Le vent, différentes versions

L'insatisfaite : Le vent ? Quelle horreur ! Il fait des nœuds dans les cheveux, pique le visage et fait pleurer les yeux. Impossible de tenir debout, de sortir au coin d'une rue sans se faire bousculer. Si on veut se parler, on est obligé de crier. 

La sportive : Le vent ? Une aubaine ! Il s'engouffre dans ma voile, me fait sauter les vagues et me pousse à contre courant. Quand je suis dans le vent, l'adrénaline au top, j'ai envie de crier !

La philosophe : Le vent ? Un antidépresseur ! Il lave la tête, nettoie les idées et fait tout oublier. Marcher au vent, rien de tel pour se ressourcer, se régénérer. Il déverrouille les angoisses et leur permet de s'exprimer. Ses peurs et ses noirceurs, c'est dans le vent qu'il faut les crier. 

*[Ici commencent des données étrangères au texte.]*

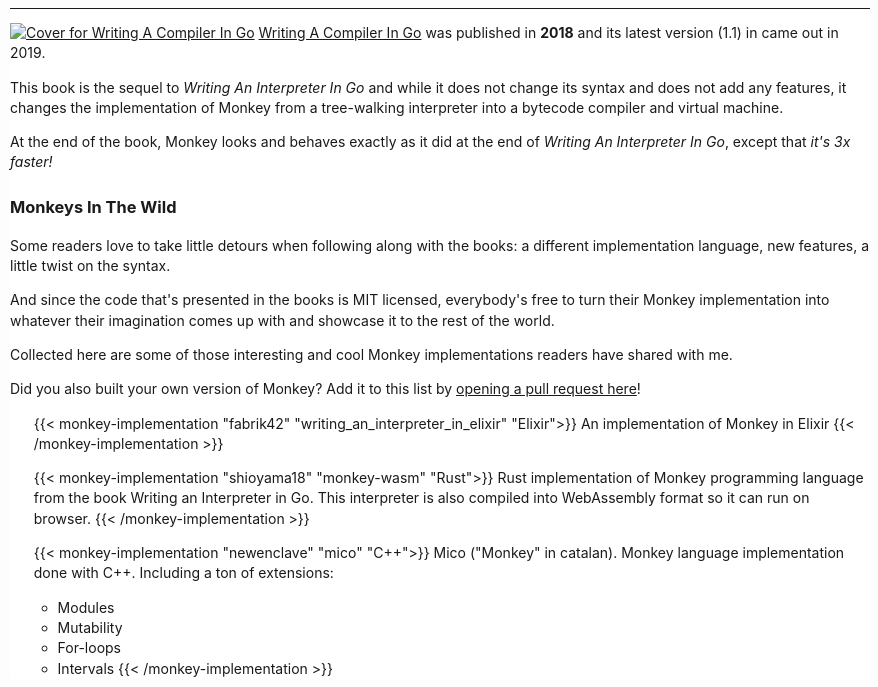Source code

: <hr class="invisible" />

<div class="book-section clearfix">
  <p>
    <a href="https://compilerbook.com"><img src="/images/wacig_cover.png" class="cover border mb-2 ml-4 float-right" alt="Cover for Writing A Compiler In Go"></a>
    <a href="https://compilerbook.com">Writing A Compiler In Go</a> was published in <b>2018</b> and its latest version (1.1) in came out in 2019.
  <p/>

  <p>
  This book is the sequel to <i>Writing An Interpreter In Go</i> and while it
  does not change its syntax and does not add any features, it changes the
  implementation of Monkey from a tree-walking interpreter into a bytecode
  compiler and virtual machine.
  </p>

  <p>
    At the end of the book, Monkey looks and behaves exactly as it did at the end
    of <i>Writing An Interpreter In Go</i>, except that <i>it's 3x faster!</i>
  </p>
</div>

### Monkeys In The Wild

Some readers love to take little detours when following along with the books: a
different implementation language, new features, a little twist on the syntax.

And since the code that's presented in the books is MIT licensed, everybody's
free to turn their Monkey implementation into whatever their imagination comes
up with and showcase it to the rest of the world.

Collected here are some of those interesting and cool Monkey implementations
readers have shared with me.

Did you also built your own version of Monkey? Add it to this list by [opening a pull request here](https://github.com/mrnugget/monkeylang/?tab=readme-ov-file#adding-a-new-implementation)!

<ul class="list-unstyled pl-2 mt-5 mb-3">

{{< monkey-implementation "fabrik42" "writing_an_interpreter_in_elixir" "Elixir">}}
An implementation of Monkey in Elixir
{{< /monkey-implementation >}}

{{< monkey-implementation "shioyama18" "monkey-wasm" "Rust">}}
Rust implementation of Monkey programming language from the book Writing an Interpreter in Go. This interpreter is also compiled into WebAssembly format so it can run on browser.
{{< /monkey-implementation >}}

{{< monkey-implementation "newenclave" "mico" "C++">}}
Mico ("Monkey" in catalan). Monkey language implementation done with C++. Including a ton of extensions:

* Modules
* Mutability
* For-loops
* Intervals
{{< /monkey-implementation >}}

La blogueuse : Le vent ? En Vendée, il faut aller au Puits d'Enfer (près des Sables d'Olonne) ou bien sur la jetée de Port Bourgenay, quand la marée est haute, que les vagues sont si fortes qu'elles passent par dessus et que le vent envoie des embruns sur les passants en mode douche gratuite. A marée basse, c'est sur les plages qu'il faut aller, pour marcher et tester sa résistance. Attention, cependant, aux porteurs de lentilles qui risquent de recevoir des grains de sable dans les yeux. Il a beau être extrêmement fin (en été, c'est divin), ce n'est pas forcément une sensation agréable de se prendre une escarbille dans les mirettes... 

La poétesse : Le vent ? Séduisant ennemi. 


dimanche 29 avril 2018

Je n'ai pas envie de dire où je suis

Je suis quelque part, ailleurs, loin ou tout près. Mais je ne dirai rien. Même sous la torture, je le jure, je ne dirai rien. Je tairai le lieu, l'heure et la date et je passerai sous silence le nom des gens qui m'entourent. Je ne jetterai pas d'adresse en pâture ni le nom de l'hôtel dans lequel je suis descendue. De recommandations, je ne ferai point. Qu'importe où je mange, où je dors et où je dîne. Quand d'autres posteront des centaines de photos, je me ferai invisible. Quand les raconteurs, bavards voyageurs étaleront aux yeux du monde l'entier récit de leurs péripéties, je me ferai muette. Je me ferai discrète. Trop en dire, c'est divulguer, dévoiler. C'est offrir l'intimité de ses rêves et se donner sans vergogne. Dans un identique mouvement de ressac c'est s'avancer, déborder sur les attentes des autres et leur plaquer sur le fantasme notre propre expérience. C'est enchaîner leur imagination à nos aventures et saper leurs découvertes à grands coups de détails. Le pragmatisme dans le récit est l'ennemi de la rêverie. Alors, que je me trouve tout en haut d'une montagne, près d'un lac, les pieds dans l'eau au bord de l'océan ou au-milieu du tumulte de la ville, je ne dirai rien. Même dans la nature, je le jure, je ne dirai rien. Je tairai le lieu, l'heure et la date et je passerai sous silence le nom des gens qui m'entourent. Je ne localiserai aucun de mes faits et gestes. Qu'importe ce que je vois, ce qui me fait pleurer de joie et ce qui me transporte. Quand d'autres se déshabilleront devant la caméra, je me ferai rocher. Je me ferai pierre du ruisseau, oiseau marin dans le vent ou poussière de sable, pic enneigé stoïque dans son manteau blanc, vache sacrée ou démon. Je suis quelque part, ailleurs, loin ou tout près. Et je n'ai pas envie de dire où je suis. Je suis bien, et ça me suffit.